# Flave poss. Breakcore set in Manchester



## Flavour (Sep 6, 2005)

My mates now have a regular club night at PO NA NA souk bar in Manchester, down the road off Oxford rd between the BBC and HSBC. you know the place. 

anyway, THIS THURSDAY... i may play a set there.... of Breakcore

you see, we wanted "downbeat" on the flyers, but Po Na Na took it off the flyers, so we're going to go very upbeat to get back at them... and what better way?

Be there!

9pm-2am
£3/£2 NUS


----------



## killer b (Sep 9, 2005)

did you rock the motherfucking decks?


----------



## Fruitloop (Sep 9, 2005)

More importantly, did you record it? I can host it if you wanna share


----------



## binka (Sep 9, 2005)

never been in po na na, go past it all the time aswell. should make an effort one of these days...


----------



## Firky (Sep 11, 2005)

po na na... oh man so many bad memories of getting off with ex housemate then seeing her the next day


----------



## Flavour (Sep 12, 2005)

i rocked it out so badly po na na said never let me behind the decks again because breakcore and drillmania is not in their musical "policy"... !

i rule

people love jungletastic drillwise breakcore and they are pussies to deny it


----------



## killer b (Sep 12, 2005)

true... they like an easy-going crowd at pooh na na - probably didn't want the raving hordes decending and scaring away their coke sniffing regulars.

anyone dance?


----------



## Flavour (Sep 12, 2005)

about 25 people! (out of 45-55 in there)


----------

▶ Job 1: Name each distinct user who posted in the forum thread, listing each only once.
The forum thread and the entries after it come from separate sources.

[Collected data entries]
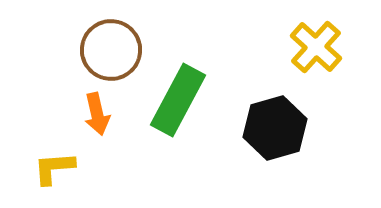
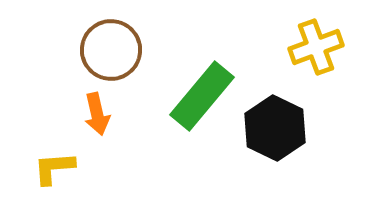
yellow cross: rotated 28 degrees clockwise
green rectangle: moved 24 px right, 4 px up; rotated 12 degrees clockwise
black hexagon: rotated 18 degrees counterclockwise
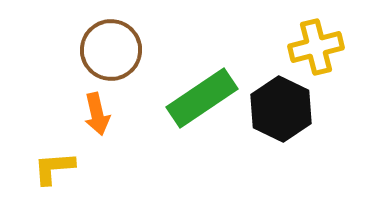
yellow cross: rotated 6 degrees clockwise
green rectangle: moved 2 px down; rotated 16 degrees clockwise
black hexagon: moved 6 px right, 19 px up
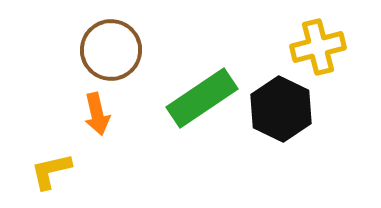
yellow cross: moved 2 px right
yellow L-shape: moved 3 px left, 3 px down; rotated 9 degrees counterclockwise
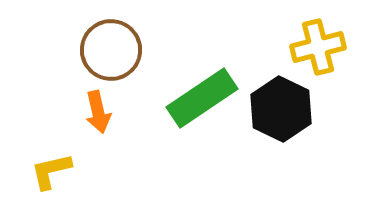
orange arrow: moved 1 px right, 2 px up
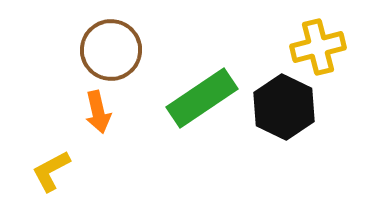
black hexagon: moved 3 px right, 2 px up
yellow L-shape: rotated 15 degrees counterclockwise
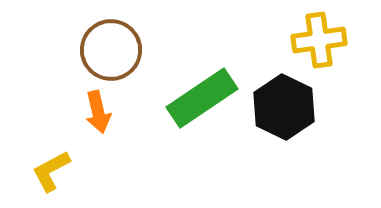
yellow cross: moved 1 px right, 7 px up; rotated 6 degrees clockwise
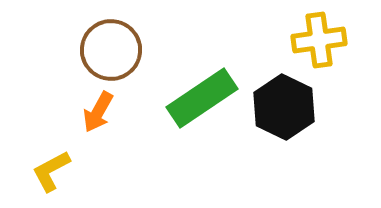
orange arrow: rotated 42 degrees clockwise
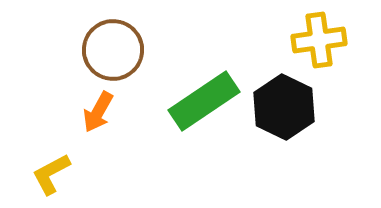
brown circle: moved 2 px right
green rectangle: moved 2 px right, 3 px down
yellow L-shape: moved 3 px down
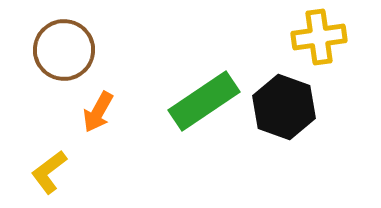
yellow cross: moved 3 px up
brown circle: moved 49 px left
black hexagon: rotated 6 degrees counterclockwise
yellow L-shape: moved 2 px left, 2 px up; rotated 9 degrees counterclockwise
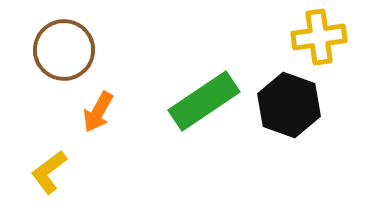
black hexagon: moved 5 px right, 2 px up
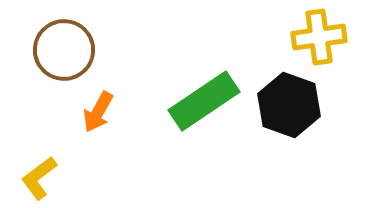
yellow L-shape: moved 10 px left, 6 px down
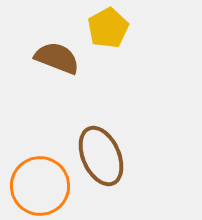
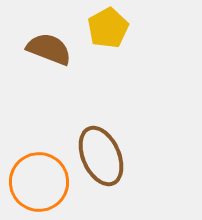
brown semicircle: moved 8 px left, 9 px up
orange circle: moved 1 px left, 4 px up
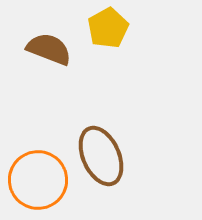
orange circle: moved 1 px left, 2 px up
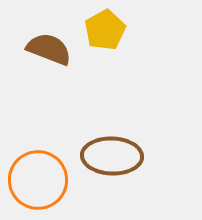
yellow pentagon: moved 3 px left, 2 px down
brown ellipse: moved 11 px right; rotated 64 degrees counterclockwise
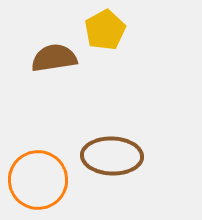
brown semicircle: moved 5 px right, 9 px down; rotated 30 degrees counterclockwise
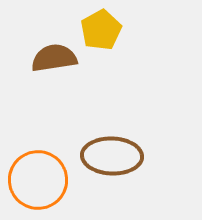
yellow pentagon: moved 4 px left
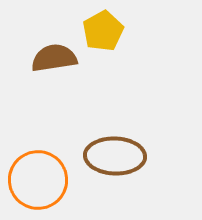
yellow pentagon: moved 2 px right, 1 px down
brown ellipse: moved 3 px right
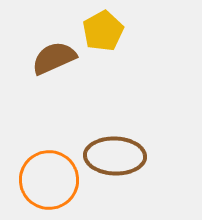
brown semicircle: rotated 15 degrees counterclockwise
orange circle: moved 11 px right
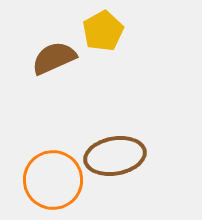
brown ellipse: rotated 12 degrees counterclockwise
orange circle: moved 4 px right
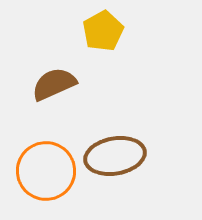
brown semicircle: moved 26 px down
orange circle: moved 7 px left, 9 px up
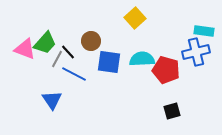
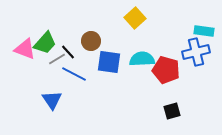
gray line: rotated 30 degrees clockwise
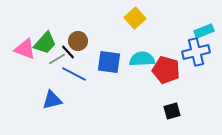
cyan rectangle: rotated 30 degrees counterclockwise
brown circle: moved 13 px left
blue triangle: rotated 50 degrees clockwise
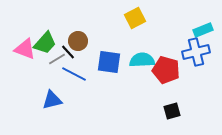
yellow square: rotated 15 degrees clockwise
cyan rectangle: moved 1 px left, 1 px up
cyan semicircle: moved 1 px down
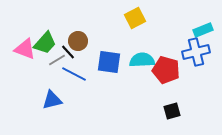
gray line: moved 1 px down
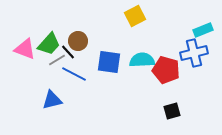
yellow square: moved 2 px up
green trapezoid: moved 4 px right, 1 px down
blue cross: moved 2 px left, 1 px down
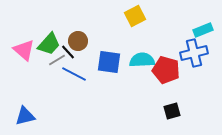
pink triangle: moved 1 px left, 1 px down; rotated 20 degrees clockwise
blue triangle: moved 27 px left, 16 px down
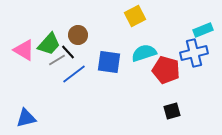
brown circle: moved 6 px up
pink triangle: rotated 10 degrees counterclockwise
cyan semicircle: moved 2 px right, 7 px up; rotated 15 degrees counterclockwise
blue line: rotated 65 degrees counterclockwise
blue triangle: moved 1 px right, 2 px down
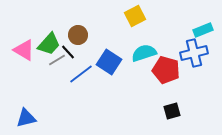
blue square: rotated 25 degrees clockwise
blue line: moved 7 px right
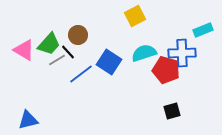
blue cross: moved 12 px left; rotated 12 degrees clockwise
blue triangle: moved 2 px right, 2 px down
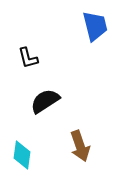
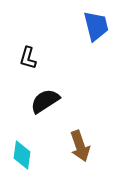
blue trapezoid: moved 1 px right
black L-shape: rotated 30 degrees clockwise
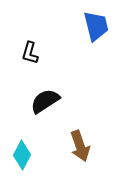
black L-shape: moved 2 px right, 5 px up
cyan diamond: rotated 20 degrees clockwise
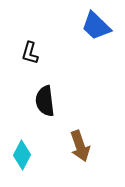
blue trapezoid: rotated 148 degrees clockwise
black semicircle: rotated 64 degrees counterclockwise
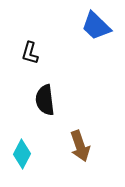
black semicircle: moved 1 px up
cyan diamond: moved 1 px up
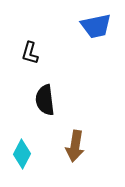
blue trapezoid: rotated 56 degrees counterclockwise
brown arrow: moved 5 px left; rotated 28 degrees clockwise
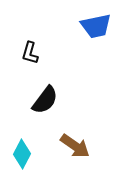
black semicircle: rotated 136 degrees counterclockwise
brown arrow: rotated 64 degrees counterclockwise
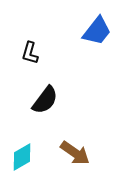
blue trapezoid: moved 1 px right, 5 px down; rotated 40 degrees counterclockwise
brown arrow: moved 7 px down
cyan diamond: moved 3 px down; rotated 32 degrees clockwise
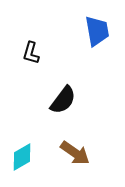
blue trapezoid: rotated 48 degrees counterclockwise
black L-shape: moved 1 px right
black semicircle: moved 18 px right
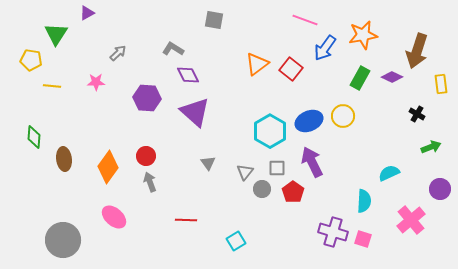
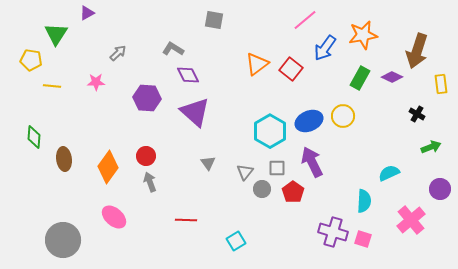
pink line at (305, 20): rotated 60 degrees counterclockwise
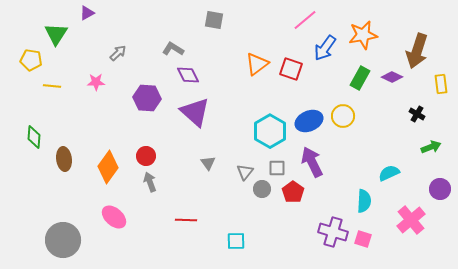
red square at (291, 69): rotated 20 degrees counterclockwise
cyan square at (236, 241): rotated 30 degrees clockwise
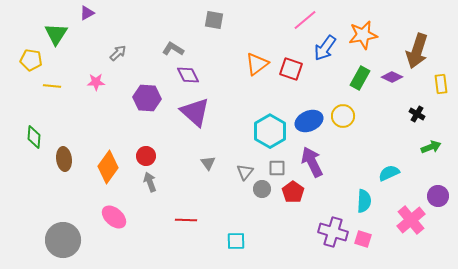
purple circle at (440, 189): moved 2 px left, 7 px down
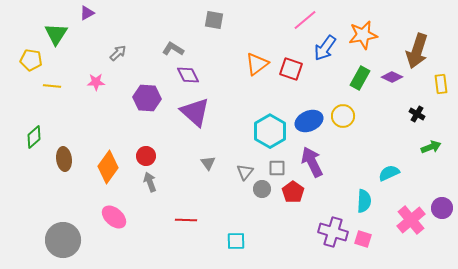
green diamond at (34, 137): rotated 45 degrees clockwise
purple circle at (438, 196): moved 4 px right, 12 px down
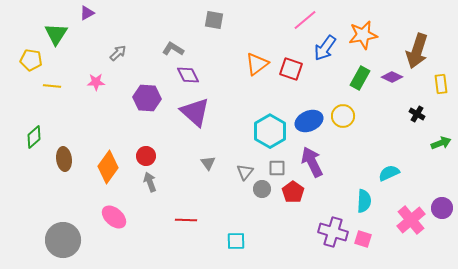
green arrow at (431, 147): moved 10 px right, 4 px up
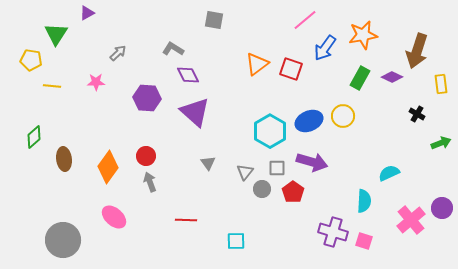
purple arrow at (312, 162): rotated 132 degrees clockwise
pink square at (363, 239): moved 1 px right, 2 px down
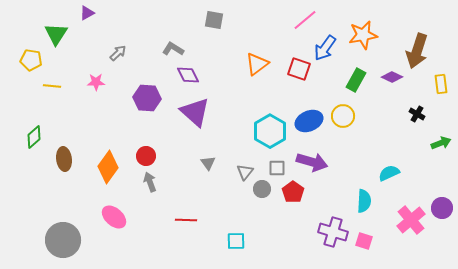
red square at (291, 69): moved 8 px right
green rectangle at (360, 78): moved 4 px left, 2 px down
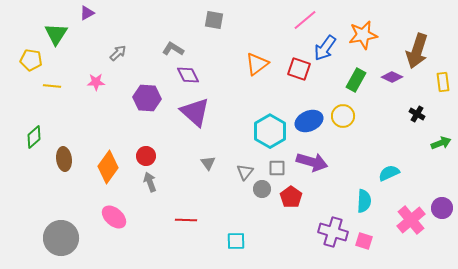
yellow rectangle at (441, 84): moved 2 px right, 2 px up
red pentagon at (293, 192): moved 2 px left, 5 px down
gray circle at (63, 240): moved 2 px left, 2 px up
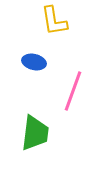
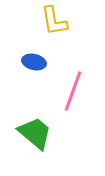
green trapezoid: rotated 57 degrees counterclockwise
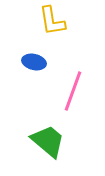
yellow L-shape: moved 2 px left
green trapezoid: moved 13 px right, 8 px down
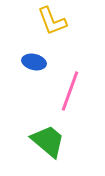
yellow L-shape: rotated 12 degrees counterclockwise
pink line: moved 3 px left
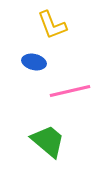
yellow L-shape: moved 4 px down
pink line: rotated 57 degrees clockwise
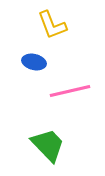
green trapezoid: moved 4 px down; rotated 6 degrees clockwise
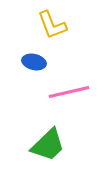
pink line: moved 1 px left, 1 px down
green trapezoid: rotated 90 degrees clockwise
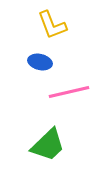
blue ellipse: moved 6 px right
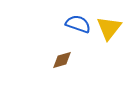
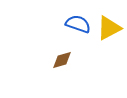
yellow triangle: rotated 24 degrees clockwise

▶ Job 2: From the entries, extract the stretch from the line containing "blue ellipse: moved 6 px right" through the end of the entries, with the pictures left out.

▶ Exercise solution 1:
Flavour
killer b
Fruitloop
binka
Firky

▶ Exercise solution 2:
blue ellipse: moved 6 px right
yellow triangle: rotated 24 degrees clockwise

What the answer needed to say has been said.